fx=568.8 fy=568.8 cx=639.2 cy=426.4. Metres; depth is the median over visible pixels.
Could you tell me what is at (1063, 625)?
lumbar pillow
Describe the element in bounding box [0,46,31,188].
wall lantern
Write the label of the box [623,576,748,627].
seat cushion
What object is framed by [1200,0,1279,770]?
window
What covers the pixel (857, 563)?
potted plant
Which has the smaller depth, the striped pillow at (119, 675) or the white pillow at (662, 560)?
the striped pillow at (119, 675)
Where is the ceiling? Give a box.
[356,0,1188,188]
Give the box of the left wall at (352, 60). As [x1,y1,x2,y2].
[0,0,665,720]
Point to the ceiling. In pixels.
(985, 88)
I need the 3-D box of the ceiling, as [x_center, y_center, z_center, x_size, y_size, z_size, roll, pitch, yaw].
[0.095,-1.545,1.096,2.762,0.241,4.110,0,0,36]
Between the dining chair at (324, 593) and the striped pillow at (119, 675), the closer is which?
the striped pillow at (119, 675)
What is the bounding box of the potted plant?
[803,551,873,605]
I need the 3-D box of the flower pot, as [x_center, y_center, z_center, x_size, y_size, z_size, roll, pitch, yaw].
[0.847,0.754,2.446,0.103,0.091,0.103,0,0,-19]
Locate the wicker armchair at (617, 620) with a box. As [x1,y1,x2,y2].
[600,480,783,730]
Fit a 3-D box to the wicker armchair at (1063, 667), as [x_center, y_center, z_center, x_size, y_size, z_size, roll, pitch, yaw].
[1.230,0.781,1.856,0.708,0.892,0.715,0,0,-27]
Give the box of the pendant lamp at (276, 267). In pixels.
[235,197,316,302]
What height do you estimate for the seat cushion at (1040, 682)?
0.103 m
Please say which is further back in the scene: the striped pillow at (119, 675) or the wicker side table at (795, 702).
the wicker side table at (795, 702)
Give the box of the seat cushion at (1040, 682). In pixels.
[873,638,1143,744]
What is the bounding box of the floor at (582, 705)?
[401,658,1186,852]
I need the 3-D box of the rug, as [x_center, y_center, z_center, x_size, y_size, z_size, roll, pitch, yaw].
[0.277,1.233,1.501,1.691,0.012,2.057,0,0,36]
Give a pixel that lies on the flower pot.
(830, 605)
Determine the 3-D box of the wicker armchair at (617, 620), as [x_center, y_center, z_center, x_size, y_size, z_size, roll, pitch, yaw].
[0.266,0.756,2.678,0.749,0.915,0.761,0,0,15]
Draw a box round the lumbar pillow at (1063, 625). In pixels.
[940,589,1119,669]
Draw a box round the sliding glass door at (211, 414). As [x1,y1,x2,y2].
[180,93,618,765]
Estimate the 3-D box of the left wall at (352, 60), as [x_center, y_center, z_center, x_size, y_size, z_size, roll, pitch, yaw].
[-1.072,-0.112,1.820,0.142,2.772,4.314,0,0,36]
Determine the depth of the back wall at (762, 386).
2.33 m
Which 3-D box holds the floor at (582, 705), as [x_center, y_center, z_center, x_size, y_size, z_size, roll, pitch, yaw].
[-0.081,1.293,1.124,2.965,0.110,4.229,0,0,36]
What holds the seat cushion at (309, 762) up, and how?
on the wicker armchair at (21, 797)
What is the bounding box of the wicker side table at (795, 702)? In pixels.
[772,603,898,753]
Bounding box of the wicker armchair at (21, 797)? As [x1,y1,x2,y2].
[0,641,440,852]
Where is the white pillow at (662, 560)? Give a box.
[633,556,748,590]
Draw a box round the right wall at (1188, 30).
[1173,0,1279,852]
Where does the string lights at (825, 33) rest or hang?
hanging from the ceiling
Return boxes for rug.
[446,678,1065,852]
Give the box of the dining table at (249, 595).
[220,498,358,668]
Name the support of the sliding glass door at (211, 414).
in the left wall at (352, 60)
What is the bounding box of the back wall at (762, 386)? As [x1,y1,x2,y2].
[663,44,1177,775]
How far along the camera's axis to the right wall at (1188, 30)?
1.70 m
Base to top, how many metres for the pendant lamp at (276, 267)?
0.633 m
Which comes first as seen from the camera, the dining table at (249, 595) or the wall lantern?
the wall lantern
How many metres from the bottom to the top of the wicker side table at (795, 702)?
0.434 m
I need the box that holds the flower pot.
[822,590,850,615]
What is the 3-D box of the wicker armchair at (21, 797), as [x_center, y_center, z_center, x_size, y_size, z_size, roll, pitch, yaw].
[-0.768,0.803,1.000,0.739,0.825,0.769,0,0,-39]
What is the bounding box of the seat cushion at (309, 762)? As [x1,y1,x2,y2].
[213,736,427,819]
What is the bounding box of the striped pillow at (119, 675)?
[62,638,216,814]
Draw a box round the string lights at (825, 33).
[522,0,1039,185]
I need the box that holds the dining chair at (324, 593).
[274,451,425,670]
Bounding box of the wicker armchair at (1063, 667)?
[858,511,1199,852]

-- EXERCISE OBJECTIVE --
Reproduce every entry above. Make each line identical to the original.

-- RESPONSE TO THIS TASK --
fx=568.8 fy=568.8 cx=639.2 cy=426.4. Metres; depth is the median over visible pixels.
Could you tell me what is at (1063, 625)?
lumbar pillow
Describe the element in bounding box [0,46,31,188].
wall lantern
Write the label of the box [623,576,748,627].
seat cushion
What object is framed by [1200,0,1279,770]?
window
What covers the pixel (857, 563)?
potted plant
Which has the smaller depth, the striped pillow at (119, 675) or the white pillow at (662, 560)?
the striped pillow at (119, 675)
Where is the ceiling? Give a box.
[356,0,1188,188]
Give the box of the left wall at (352, 60). As [x1,y1,x2,y2].
[0,0,665,720]
Point to the ceiling. In pixels.
(985, 88)
I need the 3-D box of the ceiling, as [x_center, y_center, z_center, x_size, y_size, z_size, roll, pitch, yaw].
[0.095,-1.545,1.096,2.762,0.241,4.110,0,0,36]
Between the dining chair at (324, 593) and the striped pillow at (119, 675), the closer is which?
the striped pillow at (119, 675)
What is the bounding box of the potted plant?
[803,551,873,605]
I need the 3-D box of the flower pot, as [x_center, y_center, z_center, x_size, y_size, z_size, roll, pitch, yaw].
[0.847,0.754,2.446,0.103,0.091,0.103,0,0,-19]
Locate the wicker armchair at (617, 620) with a box. As [x1,y1,x2,y2].
[600,480,783,730]
Fit a 3-D box to the wicker armchair at (1063, 667), as [x_center, y_center, z_center, x_size, y_size, z_size, roll, pitch, yaw].
[1.230,0.781,1.856,0.708,0.892,0.715,0,0,-27]
Give the box of the pendant lamp at (276, 267). In pixels.
[235,197,316,302]
What height do you estimate for the seat cushion at (1040, 682)?
0.103 m
Please say which is further back in the scene: the striped pillow at (119, 675) or the wicker side table at (795, 702).
the wicker side table at (795, 702)
Give the box of the seat cushion at (1040, 682). In pixels.
[873,638,1143,744]
What is the bounding box of the floor at (582, 705)?
[401,658,1186,852]
I need the 3-D box of the rug, as [x_center, y_center, z_center, x_size, y_size, z_size, roll, pitch, yaw].
[0.277,1.233,1.501,1.691,0.012,2.057,0,0,36]
Give a pixel that lies on the flower pot.
(830, 605)
Determine the 3-D box of the wicker armchair at (617, 620), as [x_center, y_center, z_center, x_size, y_size, z_size, roll, pitch, yaw].
[0.266,0.756,2.678,0.749,0.915,0.761,0,0,15]
Draw a box round the lumbar pillow at (1063, 625). In pixels.
[940,589,1119,669]
Draw a box round the sliding glass door at (211, 414). As [x1,y1,x2,y2].
[180,93,618,765]
Estimate the 3-D box of the left wall at (352, 60), as [x_center, y_center, z_center, x_size, y_size, z_size, roll, pitch, yaw].
[-1.072,-0.112,1.820,0.142,2.772,4.314,0,0,36]
Determine the depth of the back wall at (762, 386).
2.33 m
Which 3-D box holds the floor at (582, 705), as [x_center, y_center, z_center, x_size, y_size, z_size, roll, pitch, yaw].
[-0.081,1.293,1.124,2.965,0.110,4.229,0,0,36]
What holds the seat cushion at (309, 762) up, and how?
on the wicker armchair at (21, 797)
What is the bounding box of the wicker side table at (795, 702)? In pixels.
[772,603,898,753]
Bounding box of the wicker armchair at (21, 797)? As [x1,y1,x2,y2].
[0,641,440,852]
Where is the white pillow at (662, 560)? Give a box.
[633,556,748,590]
Draw a box round the right wall at (1188, 30).
[1173,0,1279,852]
Where does the string lights at (825, 33) rest or hang?
hanging from the ceiling
Return boxes for rug.
[446,678,1065,852]
Give the box of the dining table at (249, 595).
[220,498,358,668]
Name the support of the sliding glass door at (211, 414).
in the left wall at (352, 60)
What is the bounding box of the back wall at (762, 386)? As [x1,y1,x2,y2].
[663,44,1177,775]
How far along the camera's axis to the right wall at (1188, 30)?
1.70 m
Base to top, how many metres for the pendant lamp at (276, 267)?
0.633 m
Which comes first as seen from the camera, the dining table at (249, 595) or the wall lantern?
the wall lantern
How many metres from the bottom to the top of the wicker side table at (795, 702)?
0.434 m
I need the box that holds the flower pot.
[822,590,850,615]
What is the 3-D box of the wicker armchair at (21, 797), as [x_center, y_center, z_center, x_size, y_size, z_size, roll, pitch, yaw].
[-0.768,0.803,1.000,0.739,0.825,0.769,0,0,-39]
What is the bounding box of the seat cushion at (309, 762)? As [x1,y1,x2,y2].
[213,736,427,819]
What is the bounding box of the striped pillow at (119, 675)?
[62,638,216,814]
Draw a box round the string lights at (825, 33).
[522,0,1039,185]
I need the box that holds the dining chair at (324, 593).
[274,451,425,670]
Bounding box of the wicker armchair at (1063, 667)?
[858,511,1199,852]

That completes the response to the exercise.